We stumbled away, as best we could, from the ethos of academic disciplines. We pretended to be “at the level of the times,”^{†} as any wise doctorate student does in a doctorate thesis. But none of us were. Further, part of the paradox of luminosity and adult growth is that elder members of our group were regularly better tuned to “all that is lacking”^{††} than younger members. I, then, more than others, knew what a shabby shot we were having at getting the show on the road.Two years later, McShane participated in a round table discussion of Method in Theology at the West Coast Methods Institute at Loyola Marymount University. In preparation for the conference, McShane had written an essay proposing a paradigm for panel discussions, what he called “a full heuristic paradigm.” He submitted his essay to Method: Journal of Lonergan Studies, which had previously published five of his essays. The referee's report sent to him was succinct and did not recommend publishing the essay, as those "involved in 'Lonergan studies' need insights as much if not more than prophetic exhortations." In his reply to the co-editor of the journal, McShane did not take issue with the use of the word prophetic to describe his essay, but he underscored that prior to Lonergan's discovery of the dynamics of functional collaboration in 1965, he had “clearly shifted the norms of the usual trivial comparison-work to the control of a genetic sequence of prior efforts to understanding whatever.” The rejection of McShane's essay for publication inspired him to write the series of essays Public Challenging the Method Board.

#### Supplied information

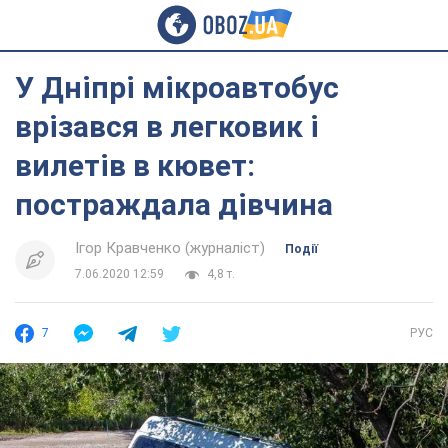
У Дніпрі мікроавтобус
врізався в легковик і
вилетів в кювет:
постраждала дівчина
Ігор Кравченко (журналіст)
Події
7.06.2020 12:59
4,8 т.
7
РУС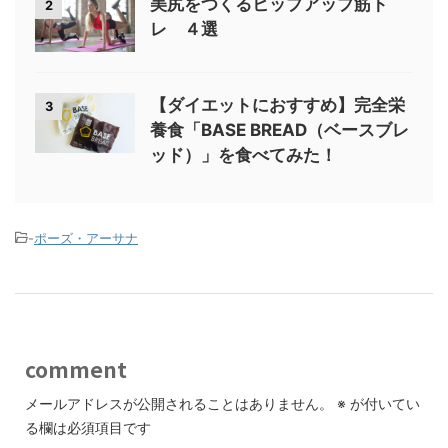
美尻をつくるヒップアップ筋ト
2
レ ４選
【ダイエットにおすすめ】完全栄
3
養食「BASE BREAD（ベースブレ
ッド）」を食べてみた！
-
ポーズ・アーサナ
comment
メールアドレスが公開されることはありません。
※
が付いてい
る欄は必須項目です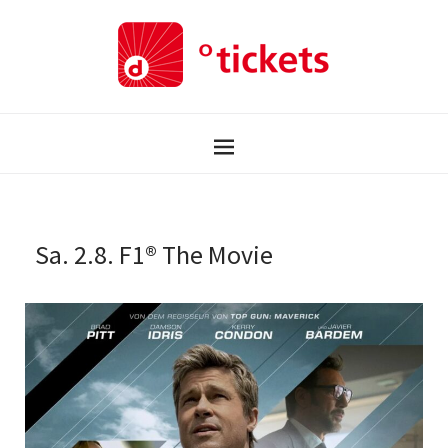
Sa. 2.8. F1® The Movie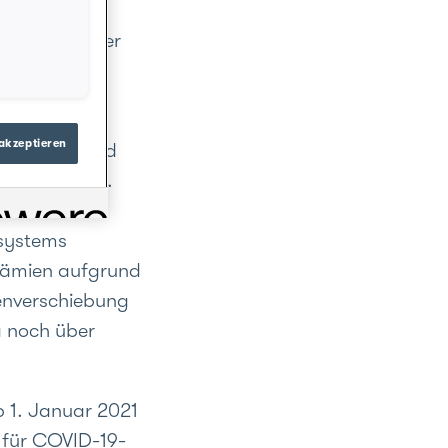
m Virus in
 Grossteil der
us, dicht
akzeptieren
e durch Covid
 Prämien ein.
 betreffend
ssystems
prämien aufgrund
tenverschiebung
a noch über
b 1. Januar 2021
 für COVID-19-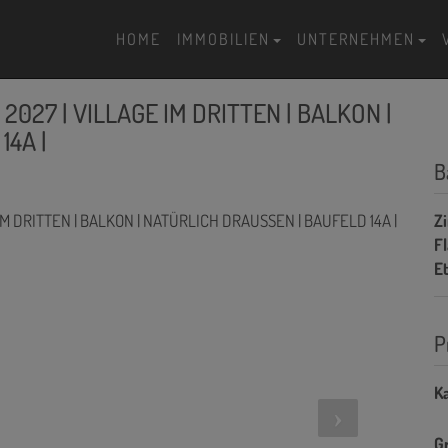
HOME
IMMOBILIEN
UNTERNEHMEN
2027 | VILLAGE IM DRITTEN | BALKON |
14A |
B
Z
F
E
P
Ka
G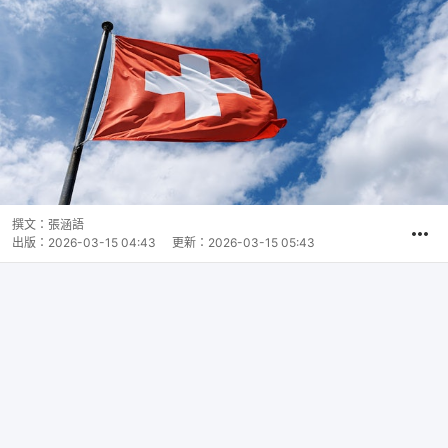
撰文：
張涵語
出版：
2026-03-15 04:43
更新：
2026-03-15 05:43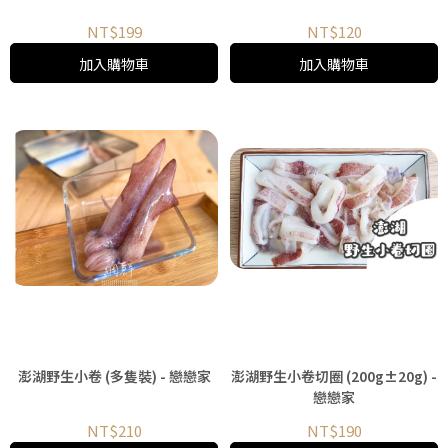
NT$199
NT$120
加入購物車
加入購物車
澎湖野生小卷 (多隻裝) - 戀戀家
澎湖野生小卷切圈 (200g±20g) -
戀戀家
NT$210
NT$190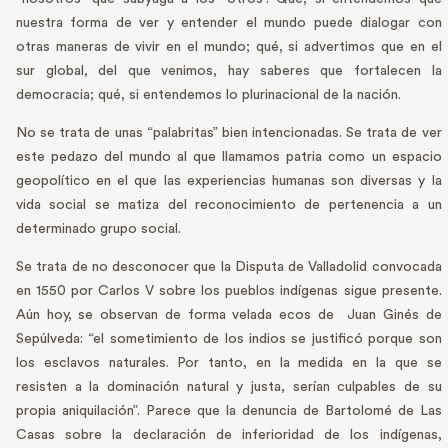
nuestra forma de ver y entender el mundo puede dialogar con
otras maneras de vivir en el mundo; qué, si advertimos que en el
sur global, del que venimos, hay saberes que fortalecen la
democracia; qué, si entendemos lo plurinacional de la nación.
No se trata de unas “palabritas” bien intencionadas. Se trata de ver
este pedazo del mundo al que llamamos patria como un espacio
geopolítico en el que las experiencias humanas son diversas y la
vida social se matiza del reconocimiento de pertenencia a un
determinado grupo social.
Se trata de no desconocer que la Disputa de Valladolid convocada
en 1550 por Carlos V sobre los pueblos indígenas sigue presente.
Aún hoy, se observan de forma velada ecos de Juan Ginés de
Sepúlveda: “el sometimiento de los indios se justificó porque son
los esclavos naturales. Por tanto, en la medida en la que se
resisten a la dominación natural y justa, serían culpables de su
propia aniquilación”. Parece que la denuncia de Bartolomé de Las
Casas sobre la declaración de inferioridad de los indígenas,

#### Work instructions
• A. Decide whether each statement agrees with the passage on McShane's rejected essay, answering yes or no and quoting the words that decide it: (i) the journal had published essays by McShane before; (ii) McShane objected to his essay being called prophetic; (iii) the round table discussion was held at Loyola Marymount University.
• B. Go on with the passage on McShane's rejected essay, picking up after its final sentence.
The listing is separate material and is not part of the passage on McShane's rejected essay.

#### Results by task
• A.
(i) Yes: "which had previously published five of his essays"
(ii) No: "McShane did not take issue with the use of the word prophetic to describe his essay"
(iii) Yes: "at the West Coast Methods Institute at Loyola Marymount University"

• B.
From time to time, McShane described his own efforts as “random dialectics,” so not the structured encounter that he wrote about at length and only experienced in the “proto-dialectic” exercises in the last year of his life. Over the years, he invited colleagues to step forth and indicate publicly where and how he had gone astray reading Insight and Method in Theology. The response was what he called “disgusting non-scientific silence.”

While McShane admitted having benefitted from a certain kind of luck in his education, he also realized that some of his works were simply “too far out” and did not expect to see much success in his lifetime. Most contemporaries in philosophy and theology had not worked with Markov tensors or thought to use Greek symbols to imagine the longitude and latitude of Luther or Descartes on an expanding globe of meaning.

"Toynbee's A Study of History can be regarded as an attempt at a great Markovian reduction of the historical process to a very few variables and very large subdivisions and the consequent description of the process by a multiple Markov tensor of manageable rank.”^{†} My own imaging shifts this tensor into an earth-sphere expanding out along a radial axis t—this helps to glimpse—think longitude and latitude for θ and Φ—my meaning of ^{θΦT}. Think of the ^{θΦT} weave of pairs like Antioch and Alexandria, Luther and Lainez, Descartes and Dilthey, whatever.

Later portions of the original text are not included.